→ **Exercise directions**:
Leaving out the pictures, retype the lines from the top of the listing through the line with "DÉPOSER UNE PLAINTE EN LIGNE" exactly.

→ **Recorded data**:
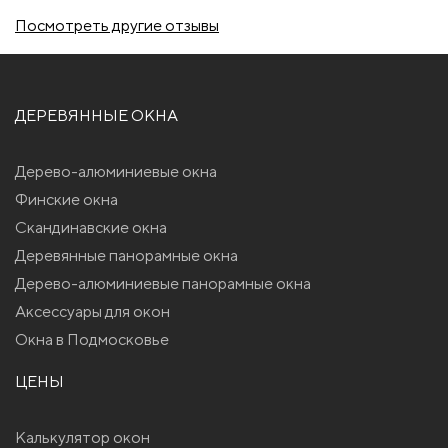
Посмотреть другие отзывы
ДЕРЕВЯННЫЕ ОКНА
Дерево-алюминиевые окна
Финские окна
Скандинавские окна
Деревянные панорамные окна
Дерево-алюминиевые панорамные окна
Аксессуары для окон
Окна в Подмосковье
ЦЕНЫ
Калькулятор окон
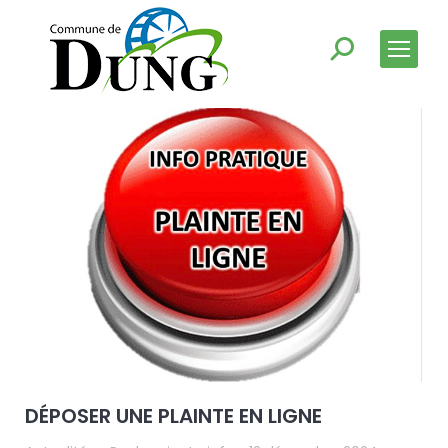
DÉPOSER UNE PLAINTE EN LIGNE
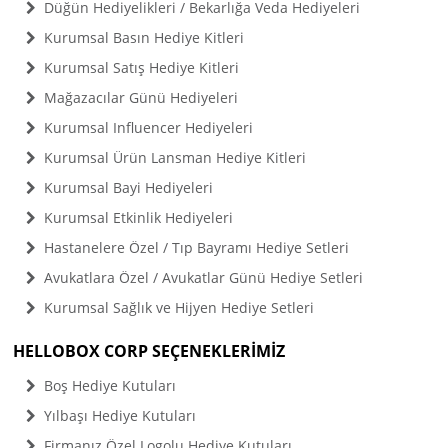
Düğün Hediyelikleri / Bekarlığa Veda Hediyeleri
Kurumsal Basın Hediye Kitleri
Kurumsal Satış Hediye Kitleri
Mağazacılar Günü Hediyeleri
Kurumsal Influencer Hediyeleri
Kurumsal Ürün Lansman Hediye Kitleri
Kurumsal Bayi Hediyeleri
Kurumsal Etkinlik Hediyeleri
Hastanelere Özel / Tıp Bayramı Hediye Setleri
Avukatlara Özel / Avukatlar Günü Hediye Setleri
Kurumsal Sağlık ve Hijyen Hediye Setleri
HELLOBOX CORP SEÇENEKLERİMİZ
Boş Hediye Kutuları
Yılbaşı Hediye Kutuları
Firmanız Özel Logolu Hediye Kutuları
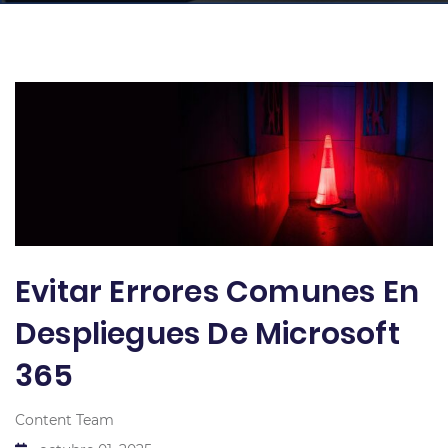
Evitar Errores Comunes En
Despliegues De Microsoft
365
Content Team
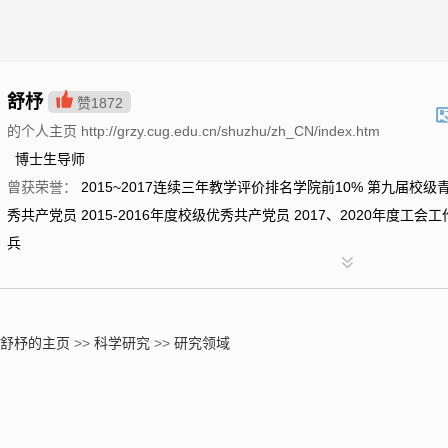
舒杼
赞
1872
的个人主页 http://grzy.cug.edu.cn/shuzhu/zh_CN/index.htm
博士生导师
曾获荣誉：
2015~2017连续三年教学评价排名学院前10% 第九届校级
秀共产党员 2015-2016年度校级优秀共产党员 2017、2020年度工
兵
舒杼的主页
>>
科学研究
>>
研究领域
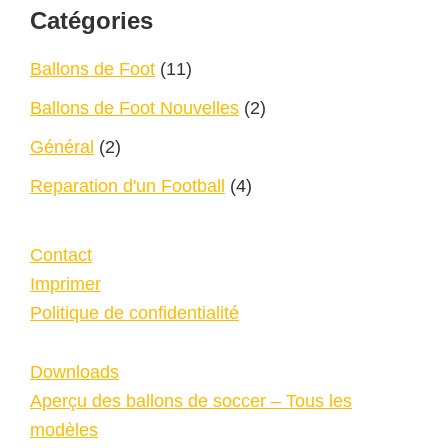
Footer
Catégories
Ballons de Foot
(11)
Ballons de Foot Nouvelles
(2)
Général
(2)
Reparation d'un Football
(4)
Contact
Imprimer
Politique de confidentialité
Downloads
Aperçu des ballons de soccer – Tous les
modèles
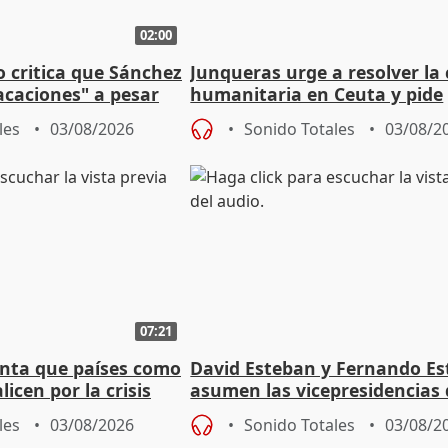
02:00
o critica que Sánchez
Junqueras urge a resolver la c
acaciones" a pesar
humanitaria en Ceuta y pide
atoria
responsabilidad a la UE
les
03/08/2026
Sonido Totales
03/08/2
07:21
nta que países como
David Esteban y Fernando E
licen por la crisis
asumen las vicepresidencias 
Diputación de Valladolid
les
03/08/2026
Sonido Totales
03/08/2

→ **Final answer**:
Посмотреть другие отзывы
ДЕРЕВЯННЫЕ ОКНА
Дерево-алюминиевые окна
Финские окна
Скандинавские окна
Деревянные панорамные окна
Дерево-алюминиевые панорамные окна
Аксессуары для окон
Окна в Подмосковье
ЦЕНЫ
Калькулятор окон
DÉPOSER UNE PLAINTE EN LIGNE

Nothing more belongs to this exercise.